S. T. Joshi summarizes Lovecraft’s vision:
Humanity is not at centre stage in the cosmos, and there is no one to help us against the entities who have from time to time descended upon the earth and wreaked havoc; indeed, the ‘gods’ of the Mythos are not really gods at all, but merely extraterrestrials who occasionally manipulate their human followers for their own advantage.
Samuel Francis, writing in the May 1997 issue of Chronicles: A Magazine of American Culture, offers his own take:
Mr. Joshi is correct about the cosmic level of meaning in Lovecraft’s stories, but he largely neglects another, social level of meaning. On that level, Lovecraft’s stories are dramas of modernity in which the forces of tradition and order in society and in the universe are confronted by modernity itself — in the form of the shapeless beings known (ironically) as the “Old Ones.” In fact, they are the “New Ones.” Their appearance to earthly beings is often attended by allusions to “Einsteinian physics,” “Freudian psychology,” “non-Euclidean algebra” (a meaningless but suggestive term), modern art, and the writing of T.S. Eliot and James Joyce. The conflicts in the stories are typically between some representative of traditional order (the New England old stock protagonist) on the one hand, and the “hordes” of Mongoloids, Levantines, Negroes, Caribbeans, and Asians that gibber and prance in worship of the Old Ones and invoke their dark, destructive, and invincible powers.

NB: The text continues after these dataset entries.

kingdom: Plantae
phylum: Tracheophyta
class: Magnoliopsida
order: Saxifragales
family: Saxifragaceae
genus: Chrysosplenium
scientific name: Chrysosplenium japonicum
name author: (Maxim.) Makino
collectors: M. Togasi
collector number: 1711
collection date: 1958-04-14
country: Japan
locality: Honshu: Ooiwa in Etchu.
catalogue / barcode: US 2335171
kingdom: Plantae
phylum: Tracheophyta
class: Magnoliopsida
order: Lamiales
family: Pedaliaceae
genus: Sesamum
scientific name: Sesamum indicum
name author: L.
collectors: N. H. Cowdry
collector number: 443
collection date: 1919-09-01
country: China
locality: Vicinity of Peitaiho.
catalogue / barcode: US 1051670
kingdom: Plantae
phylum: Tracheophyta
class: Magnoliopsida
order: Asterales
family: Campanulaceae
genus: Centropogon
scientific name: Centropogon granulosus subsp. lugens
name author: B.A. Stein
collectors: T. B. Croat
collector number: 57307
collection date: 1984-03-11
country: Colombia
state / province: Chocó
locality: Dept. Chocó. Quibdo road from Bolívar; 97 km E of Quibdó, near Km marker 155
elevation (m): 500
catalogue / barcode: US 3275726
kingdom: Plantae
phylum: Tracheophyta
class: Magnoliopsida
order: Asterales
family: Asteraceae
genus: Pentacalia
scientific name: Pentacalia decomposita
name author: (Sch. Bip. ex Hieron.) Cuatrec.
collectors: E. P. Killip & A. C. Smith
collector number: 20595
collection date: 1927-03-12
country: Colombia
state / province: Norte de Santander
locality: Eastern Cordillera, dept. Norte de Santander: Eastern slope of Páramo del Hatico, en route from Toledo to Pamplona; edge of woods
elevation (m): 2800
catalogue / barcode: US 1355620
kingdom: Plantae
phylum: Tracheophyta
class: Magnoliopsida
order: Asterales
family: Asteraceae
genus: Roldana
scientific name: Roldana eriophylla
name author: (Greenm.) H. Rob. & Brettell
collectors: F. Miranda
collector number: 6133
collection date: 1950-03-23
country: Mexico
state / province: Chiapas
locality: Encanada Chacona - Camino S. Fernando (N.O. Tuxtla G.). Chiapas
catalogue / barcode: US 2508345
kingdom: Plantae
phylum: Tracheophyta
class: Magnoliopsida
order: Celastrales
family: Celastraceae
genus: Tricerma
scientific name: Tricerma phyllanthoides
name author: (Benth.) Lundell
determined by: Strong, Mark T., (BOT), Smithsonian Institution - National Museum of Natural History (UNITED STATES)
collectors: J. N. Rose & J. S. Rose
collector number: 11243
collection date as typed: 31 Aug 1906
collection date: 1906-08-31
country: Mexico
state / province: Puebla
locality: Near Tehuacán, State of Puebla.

What Lovecraft does in his stories, then, is not only to develop the logic of his “cosmicism” by exposing the futility of human conventions, but to document the triumph of a formless and monstrous modernity against the civilization to which Lovecraft himself — if almost no one else in his time — was faithful. In the course of his brief existence, he saw the traditions of his class and his people vanishing before his eyes, and with them the civilization they had created, and no one seemed to care or even grasp the nature of the forces that were destroying it. The measures conventionally invoked to preserve it — traditional Christianity, traditional art forms, conventional ethics and political theory — were useless against the ineluctable cosmic sweep of the Old Ones and the new anarchic powers they symbolized.
Lovecraft believed that his order could not be saved, and that in the long run it didn’t matter anyway, so he jogged placidly and cynically on, one of America’s last free men, living his life as he wanted to live it and as he believed a New England gentleman should live it: thinking what he wanted to think, and writing what he wanted to write, without concern for conventional opinions, worldly success, or immortality. And yet, despite the indifference he affected, Howard Phillips Lovecraft has in the end attained a kind of immortality, for the classic tales of horror he created will be read as long as that genre of literature is read at all.
(Hat tip to Bradlaugh at Secular Right who correctly notes that Lovecraft is more fun to read about than he is to read.)